### Stated goal
Please copy every one of the records below line for line, with no changes.

** Start Data in this exercise **

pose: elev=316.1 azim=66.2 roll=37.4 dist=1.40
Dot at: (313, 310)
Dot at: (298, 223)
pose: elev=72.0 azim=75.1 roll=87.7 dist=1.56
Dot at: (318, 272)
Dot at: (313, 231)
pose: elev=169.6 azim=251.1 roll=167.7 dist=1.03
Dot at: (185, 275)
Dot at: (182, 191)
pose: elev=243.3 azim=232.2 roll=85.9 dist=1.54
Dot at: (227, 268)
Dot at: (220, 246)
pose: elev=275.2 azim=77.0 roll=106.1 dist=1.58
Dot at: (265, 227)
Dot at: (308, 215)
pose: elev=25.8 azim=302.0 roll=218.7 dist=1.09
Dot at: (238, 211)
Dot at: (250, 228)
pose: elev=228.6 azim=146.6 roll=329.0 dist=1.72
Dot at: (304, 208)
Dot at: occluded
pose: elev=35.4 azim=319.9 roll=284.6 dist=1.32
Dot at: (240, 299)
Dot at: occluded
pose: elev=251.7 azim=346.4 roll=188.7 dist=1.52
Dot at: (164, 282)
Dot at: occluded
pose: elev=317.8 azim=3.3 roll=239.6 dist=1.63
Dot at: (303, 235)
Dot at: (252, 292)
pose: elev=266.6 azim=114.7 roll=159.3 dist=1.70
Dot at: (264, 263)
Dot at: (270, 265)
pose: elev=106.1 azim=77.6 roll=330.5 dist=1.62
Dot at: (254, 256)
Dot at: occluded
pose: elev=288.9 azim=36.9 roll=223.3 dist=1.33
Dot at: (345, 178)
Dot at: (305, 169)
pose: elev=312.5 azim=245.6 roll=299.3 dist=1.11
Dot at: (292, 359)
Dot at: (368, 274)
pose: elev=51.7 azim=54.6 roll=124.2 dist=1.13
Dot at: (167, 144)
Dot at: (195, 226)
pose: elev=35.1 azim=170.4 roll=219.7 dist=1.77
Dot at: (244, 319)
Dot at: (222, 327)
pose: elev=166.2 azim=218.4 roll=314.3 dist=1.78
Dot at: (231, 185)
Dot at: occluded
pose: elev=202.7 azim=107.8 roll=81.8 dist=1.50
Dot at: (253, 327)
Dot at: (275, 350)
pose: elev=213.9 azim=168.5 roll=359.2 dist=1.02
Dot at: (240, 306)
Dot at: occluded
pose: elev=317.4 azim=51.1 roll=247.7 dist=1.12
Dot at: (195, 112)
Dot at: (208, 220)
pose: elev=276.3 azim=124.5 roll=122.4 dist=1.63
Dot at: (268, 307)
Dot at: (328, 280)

** End Data in this exercise **

### Task answer
pose: elev=316.1 azim=66.2 roll=37.4 dist=1.40
Dot at: (313, 310)
Dot at: (298, 223)
pose: elev=72.0 azim=75.1 roll=87.7 dist=1.56
Dot at: (318, 272)
Dot at: (313, 231)
pose: elev=169.6 azim=251.1 roll=167.7 dist=1.03
Dot at: (185, 275)
Dot at: (182, 191)
pose: elev=243.3 azim=232.2 roll=85.9 dist=1.54
Dot at: (227, 268)
Dot at: (220, 246)
pose: elev=275.2 azim=77.0 roll=106.1 dist=1.58
Dot at: (265, 227)
Dot at: (308, 215)
pose: elev=25.8 azim=302.0 roll=218.7 dist=1.09
Dot at: (238, 211)
Dot at: (250, 228)
pose: elev=228.6 azim=146.6 roll=329.0 dist=1.72
Dot at: (304, 208)
Dot at: occluded
pose: elev=35.4 azim=319.9 roll=284.6 dist=1.32
Dot at: (240, 299)
Dot at: occluded
pose: elev=251.7 azim=346.4 roll=188.7 dist=1.52
Dot at: (164, 282)
Dot at: occluded
pose: elev=317.8 azim=3.3 roll=239.6 dist=1.63
Dot at: (303, 235)
Dot at: (252, 292)
pose: elev=266.6 azim=114.7 roll=159.3 dist=1.70
Dot at: (264, 263)
Dot at: (270, 265)
pose: elev=106.1 azim=77.6 roll=330.5 dist=1.62
Dot at: (254, 256)
Dot at: occluded
pose: elev=288.9 azim=36.9 roll=223.3 dist=1.33
Dot at: (345, 178)
Dot at: (305, 169)
pose: elev=312.5 azim=245.6 roll=299.3 dist=1.11
Dot at: (292, 359)
Dot at: (368, 274)
pose: elev=51.7 azim=54.6 roll=124.2 dist=1.13
Dot at: (167, 144)
Dot at: (195, 226)
pose: elev=35.1 azim=170.4 roll=219.7 dist=1.77
Dot at: (244, 319)
Dot at: (222, 327)
pose: elev=166.2 azim=218.4 roll=314.3 dist=1.78
Dot at: (231, 185)
Dot at: occluded
pose: elev=202.7 azim=107.8 roll=81.8 dist=1.50
Dot at: (253, 327)
Dot at: (275, 350)
pose: elev=213.9 azim=168.5 roll=359.2 dist=1.02
Dot at: (240, 306)
Dot at: occluded
pose: elev=317.4 azim=51.1 roll=247.7 dist=1.12
Dot at: (195, 112)
Dot at: (208, 220)
pose: elev=276.3 azim=124.5 roll=122.4 dist=1.63
Dot at: (268, 307)
Dot at: (328, 280)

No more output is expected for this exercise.